ASSIGNMENT:
Would you repeat each line below exactly, without the pictures?

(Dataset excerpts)
==============================

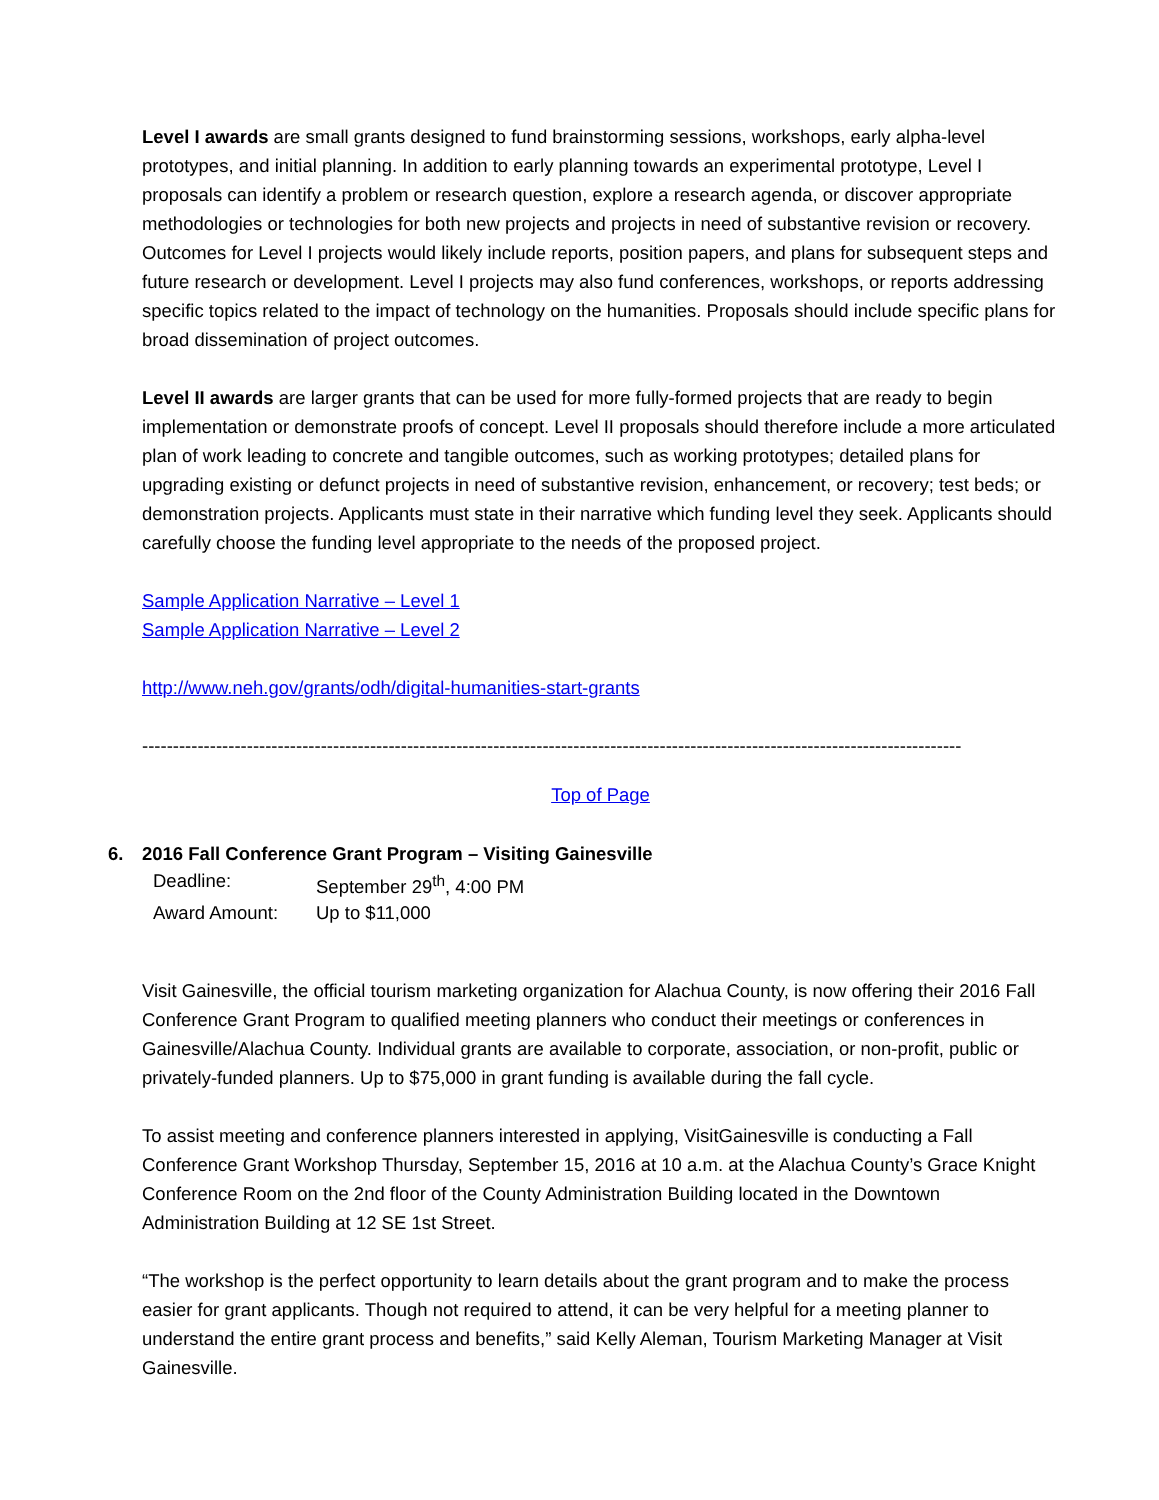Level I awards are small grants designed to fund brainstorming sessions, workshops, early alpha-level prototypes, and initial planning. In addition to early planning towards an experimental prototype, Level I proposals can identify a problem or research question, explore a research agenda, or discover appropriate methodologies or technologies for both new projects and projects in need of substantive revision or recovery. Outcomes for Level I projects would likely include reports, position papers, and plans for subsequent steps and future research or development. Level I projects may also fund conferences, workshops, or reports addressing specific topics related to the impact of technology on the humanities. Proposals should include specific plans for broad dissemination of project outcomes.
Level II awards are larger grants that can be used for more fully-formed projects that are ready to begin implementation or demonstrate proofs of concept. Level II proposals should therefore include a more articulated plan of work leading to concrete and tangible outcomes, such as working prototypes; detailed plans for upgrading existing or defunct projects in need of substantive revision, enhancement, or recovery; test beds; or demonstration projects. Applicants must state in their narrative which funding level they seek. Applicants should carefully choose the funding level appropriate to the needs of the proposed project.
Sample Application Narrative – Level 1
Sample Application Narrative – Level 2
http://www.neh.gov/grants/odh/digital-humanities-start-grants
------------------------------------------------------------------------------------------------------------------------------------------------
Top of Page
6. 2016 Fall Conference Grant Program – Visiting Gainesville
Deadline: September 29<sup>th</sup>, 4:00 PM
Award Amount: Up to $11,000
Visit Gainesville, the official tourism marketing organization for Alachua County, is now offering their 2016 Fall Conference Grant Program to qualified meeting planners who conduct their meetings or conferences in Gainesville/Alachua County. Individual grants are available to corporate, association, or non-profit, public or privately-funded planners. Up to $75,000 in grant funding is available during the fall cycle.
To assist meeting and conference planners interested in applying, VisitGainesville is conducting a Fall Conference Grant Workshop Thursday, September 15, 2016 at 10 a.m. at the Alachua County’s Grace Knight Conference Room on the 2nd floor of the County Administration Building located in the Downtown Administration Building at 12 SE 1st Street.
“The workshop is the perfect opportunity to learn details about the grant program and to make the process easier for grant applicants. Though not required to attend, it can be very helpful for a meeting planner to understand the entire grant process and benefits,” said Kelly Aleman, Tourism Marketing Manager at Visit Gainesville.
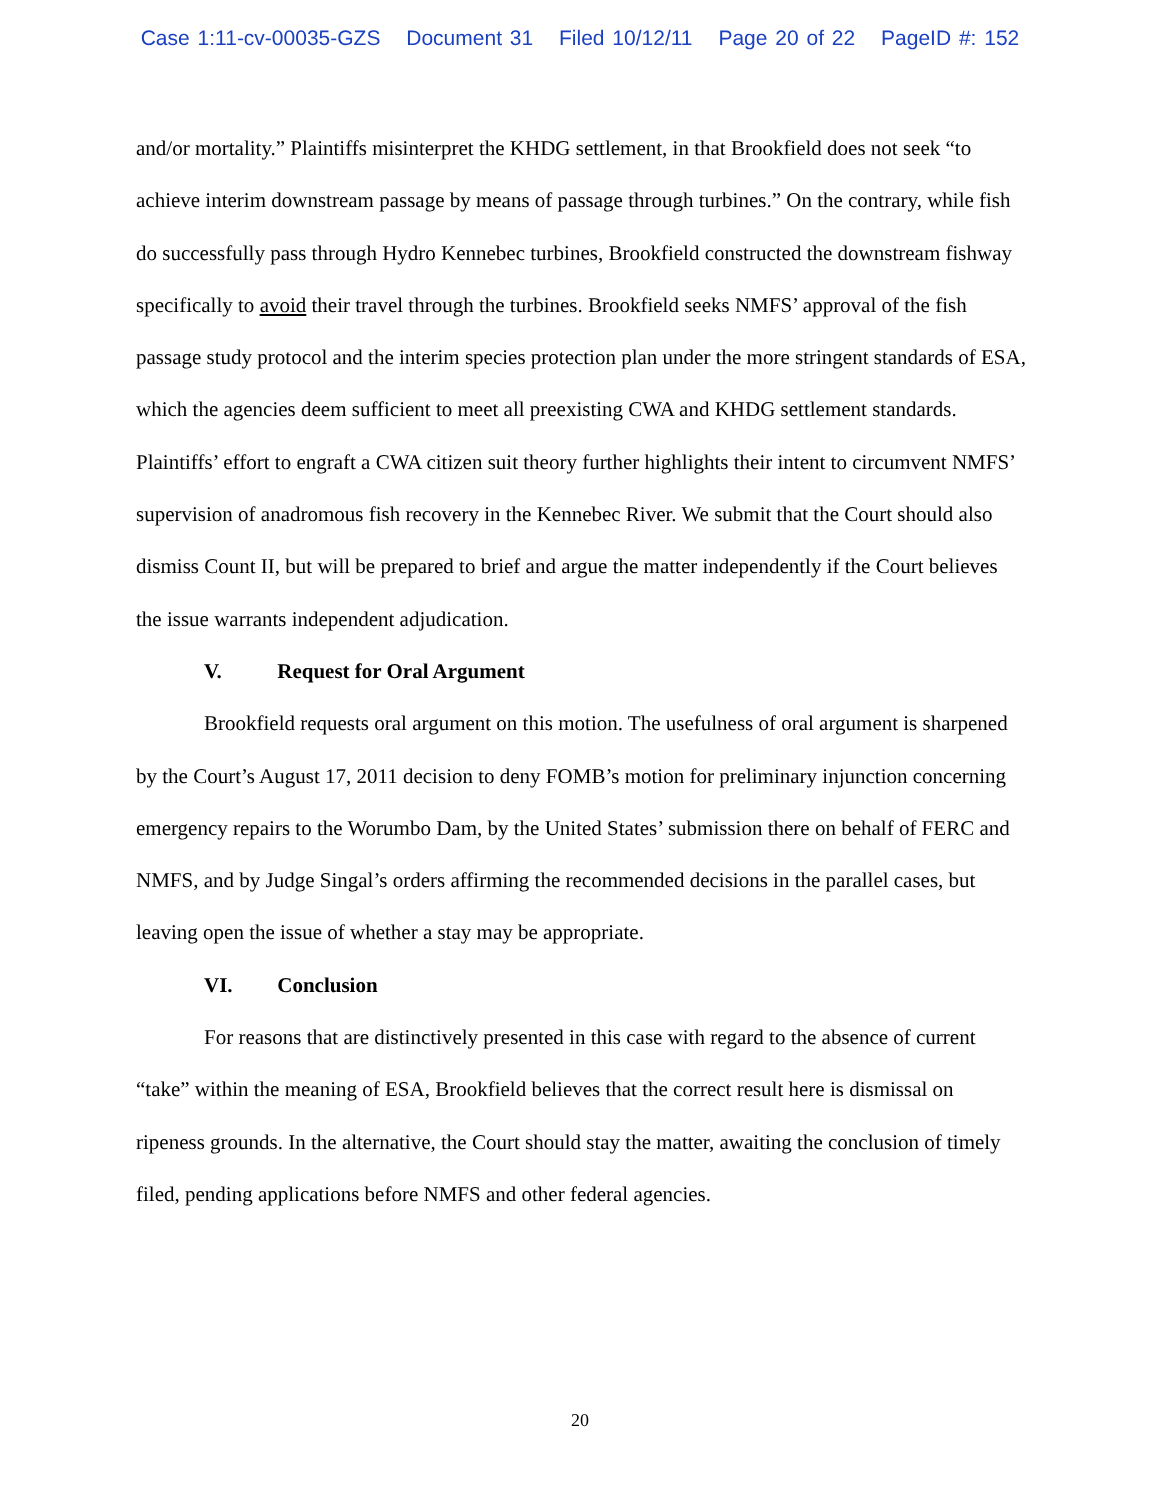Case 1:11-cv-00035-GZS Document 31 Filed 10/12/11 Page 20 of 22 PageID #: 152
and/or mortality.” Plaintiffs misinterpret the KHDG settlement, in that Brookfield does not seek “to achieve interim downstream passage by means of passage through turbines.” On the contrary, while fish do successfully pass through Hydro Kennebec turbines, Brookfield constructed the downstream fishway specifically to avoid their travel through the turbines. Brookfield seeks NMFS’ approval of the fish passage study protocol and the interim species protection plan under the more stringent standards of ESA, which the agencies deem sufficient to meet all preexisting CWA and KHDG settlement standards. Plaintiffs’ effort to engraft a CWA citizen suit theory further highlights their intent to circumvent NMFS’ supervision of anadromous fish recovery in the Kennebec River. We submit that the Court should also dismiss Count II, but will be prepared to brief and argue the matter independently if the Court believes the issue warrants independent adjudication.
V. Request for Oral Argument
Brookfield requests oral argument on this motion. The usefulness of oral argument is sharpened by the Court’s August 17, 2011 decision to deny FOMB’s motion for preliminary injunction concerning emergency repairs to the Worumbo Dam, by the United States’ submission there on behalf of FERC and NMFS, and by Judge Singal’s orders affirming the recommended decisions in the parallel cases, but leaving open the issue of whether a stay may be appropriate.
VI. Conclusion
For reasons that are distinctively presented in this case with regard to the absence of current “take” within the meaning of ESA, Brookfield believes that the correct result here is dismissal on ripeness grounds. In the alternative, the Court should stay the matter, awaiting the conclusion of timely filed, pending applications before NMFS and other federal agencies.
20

==============================

WRITTEN REPLY:
Level I awards are small grants designed to fund brainstorming sessions, workshops, early alpha-level prototypes, and initial planning. In addition to early planning towards an experimental prototype, Level I proposals can identify a problem or research question, explore a research agenda, or discover appropriate methodologies or technologies for both new projects and projects in need of substantive revision or recovery. Outcomes for Level I projects would likely include reports, position papers, and plans for subsequent steps and future research or development. Level I projects may also fund conferences, workshops, or reports addressing specific topics related to the impact of technology on the humanities. Proposals should include specific plans for broad dissemination of project outcomes.
Level II awards are larger grants that can be used for more fully-formed projects that are ready to begin implementation or demonstrate proofs of concept. Level II proposals should therefore include a more articulated plan of work leading to concrete and tangible outcomes, such as working prototypes; detailed plans for upgrading existing or defunct projects in need of substantive revision, enhancement, or recovery; test beds; or demonstration projects. Applicants must state in their narrative which funding level they seek. Applicants should carefully choose the funding level appropriate to the needs of the proposed project.
Sample Application Narrative – Level 1
Sample Application Narrative – Level 2
http://www.neh.gov/grants/odh/digital-humanities-start-grants
------------------------------------------------------------------------------------------------------------------------------------------------
Top of Page
6. 2016 Fall Conference Grant Program – Visiting Gainesville
Deadline: September 29<sup>th</sup>, 4:00 PM
Award Amount: Up to $11,000
Visit Gainesville, the official tourism marketing organization for Alachua County, is now offering their 2016 Fall Conference Grant Program to qualified meeting planners who conduct their meetings or conferences in Gainesville/Alachua County. Individual grants are available to corporate, association, or non-profit, public or privately-funded planners. Up to $75,000 in grant funding is available during the fall cycle.
To assist meeting and conference planners interested in applying, VisitGainesville is conducting a Fall Conference Grant Workshop Thursday, September 15, 2016 at 10 a.m. at the Alachua County’s Grace Knight Conference Room on the 2nd floor of the County Administration Building located in the Downtown Administration Building at 12 SE 1st Street.
“The workshop is the perfect opportunity to learn details about the grant program and to make the process easier for grant applicants. Though not required to attend, it can be very helpful for a meeting planner to understand the entire grant process and benefits,” said Kelly Aleman, Tourism Marketing Manager at Visit Gainesville.
Case 1:11-cv-00035-GZS Document 31 Filed 10/12/11 Page 20 of 22 PageID #: 152
and/or mortality.” Plaintiffs misinterpret the KHDG settlement, in that Brookfield does not seek “to achieve interim downstream passage by means of passage through turbines.” On the contrary, while fish do successfully pass through Hydro Kennebec turbines, Brookfield constructed the downstream fishway specifically to avoid their travel through the turbines. Brookfield seeks NMFS’ approval of the fish passage study protocol and the interim species protection plan under the more stringent standards of ESA, which the agencies deem sufficient to meet all preexisting CWA and KHDG settlement standards. Plaintiffs’ effort to engraft a CWA citizen suit theory further highlights their intent to circumvent NMFS’ supervision of anadromous fish recovery in the Kennebec River. We submit that the Court should also dismiss Count II, but will be prepared to brief and argue the matter independently if the Court believes the issue warrants independent adjudication.
V. Request for Oral Argument
Brookfield requests oral argument on this motion. The usefulness of oral argument is sharpened by the Court’s August 17, 2011 decision to deny FOMB’s motion for preliminary injunction concerning emergency repairs to the Worumbo Dam, by the United States’ submission there on behalf of FERC and NMFS, and by Judge Singal’s orders affirming the recommended decisions in the parallel cases, but leaving open the issue of whether a stay may be appropriate.
VI. Conclusion
For reasons that are distinctively presented in this case with regard to the absence of current “take” within the meaning of ESA, Brookfield believes that the correct result here is dismissal on ripeness grounds. In the alternative, the Court should stay the matter, awaiting the conclusion of timely filed, pending applications before NMFS and other federal agencies.
20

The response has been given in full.